Jacques-Louis David

Paris, 1748 – Bruxelles, 1825

 

Allégorie révolutionnaire, 1792

 

Pierre noire

208 x 144 mm

Numéroté à l’encre en haut à droite 44

Paraphes d’Eugène et Jules David, fils de l’artiste (Lugt 839 et 1437)

Le montage ancien est numéroté 75 au recto et annoté au verso : C. Marie Magdeleine Guerard / C / Œuvres vert...

 

Provenance

Atelier de l’artiste

Inventaire après décès de l’artiste, 25 février 1826, partie des n°25, 26 ou 27

Vente de l’atelier de l’artiste, Paris, 17 avril 1826, partie du lot 71 (invendu)

Ne figure pas dans l’inventaire après décès de Mme David, 27 juin 1826

L.J.A. Coutan ?

par héritage, Ferdinand Hauguet, son beau-frère ?

son fils, Maurice-Jacques-Albert Hauguet ?

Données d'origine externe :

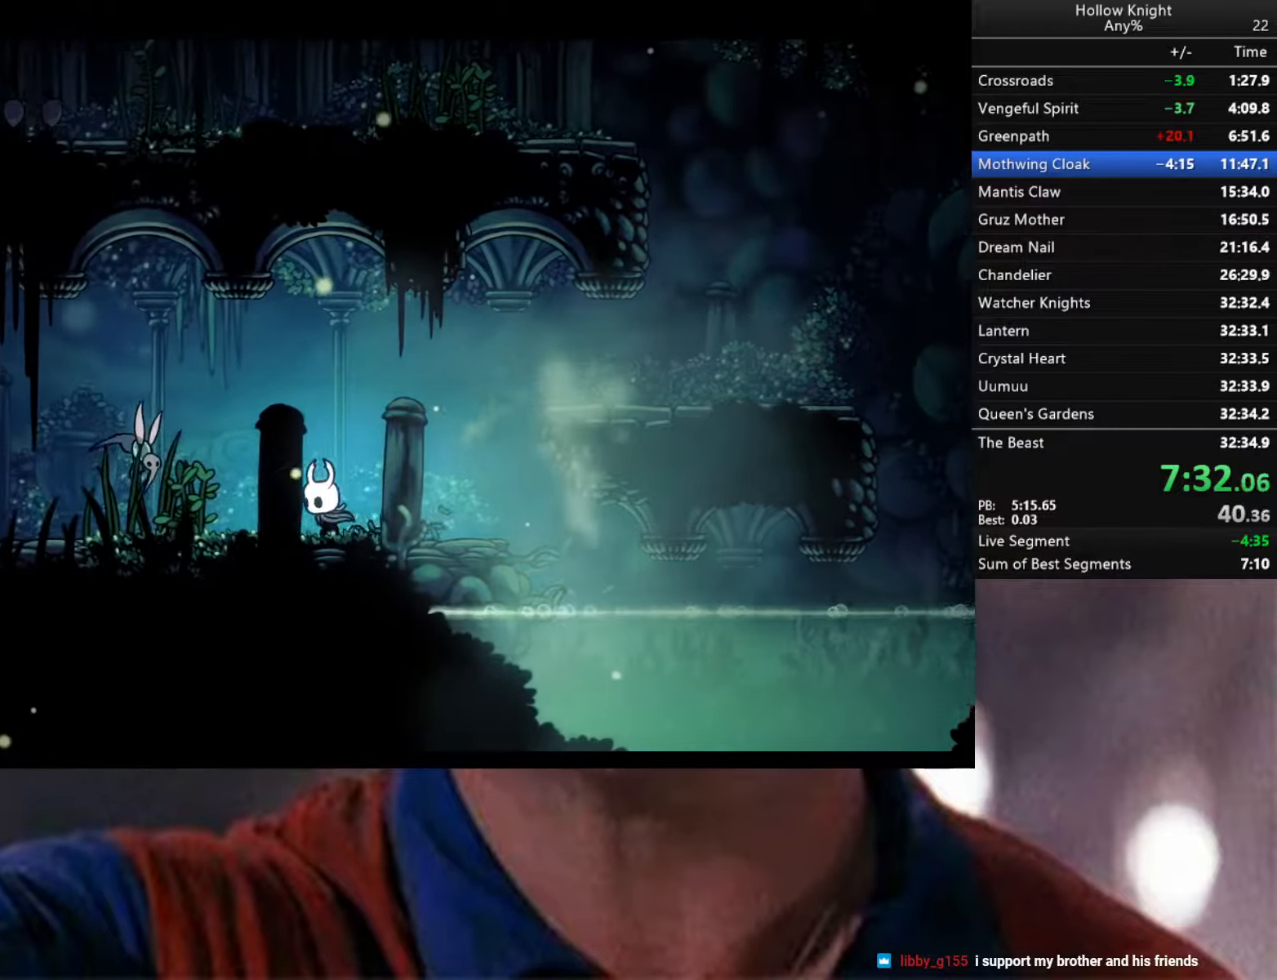
{"dt_ms": 500, "buttons": [], "left_stick": "left", "right_stick": "center", "events": [[100, "A", "down"], [167, "X", "down"], [317, "A", "up"], [317, "X", "up"]]}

vente Coutan-Hauguet, Paris, 16-17 décembre 1889, n°118 ?

 

Bibliographie comparative

P. Rosenberg et L.-A. Prat, Jacques-Louis David, catalogue raisonné des dessins, Milan, 2002, n°1475 et 1476, p. 970

 

Cette feuille provient du carnet de David, numéroté 4, aujourd’hui conservé au musée du Louvre[1]. Ce carnet contient de nombreuses études pour le Serment du Jeu de Paume, quelques dessins pour les Sabines ou pour le Léonidas et des études diverses. Un groupe de dessins a plus particulièrement retenu l’attention des spécialistes récemment : il s’agit des feuillets 37 verso à 46 verso de cet album, numérotés anciennement de 41 à 46, avec un manque pour le feuillet 44. Sur ces feuilles, David a esquissé dans un premier temps un tableau commandé par la Constituante au printemps 1792, Louis XVI présentant la Constitution au Dauphin, œuvre qui n’a jamais été réalisée[2], puis une allégorie révolutionnaire[3].

 

On ne sait pas si cette allégorie révolutionnaire, interprétée par Lina Propeck en 1993 comme une allégorie du Peuple souverain en Hercule[4], est une nouvelle étude de composition pour le Louis XVI... ou une étude autonome. Il faut cependant noter que cette allégorie est très proche de la composition du Triomphe du Peuple Français, sans doute destinée à orner un rideau de théâtre et connue par deux autres dessins autonomes (musée du Louvre et musée Carnavalet)[5].

 

Notre feuille, portant le numéro 44, est donc le feuillet manquant au carnet du Louvre et se situe à la charnière de ces deux groupes de dessins. Dessiné uniquement sur le verso, cette feuille montre la première étude de David pour cette allégorie révolutionnaire du Peuple souverain en Hercule, soutenant de son bras gauche le génie de la Liberté, armé d’un pique coiffée du bonnet phrygien et tendant une couronne, ainsi que le génie de la Constitution brandissant un sceptre terminé par l’œil de la Raison.

 


[1] P. Rosenberg et L.-A. Prat, Jacques-Louis David, catalogue raisonné des dessins, Milan, 2002, n°1436-1489.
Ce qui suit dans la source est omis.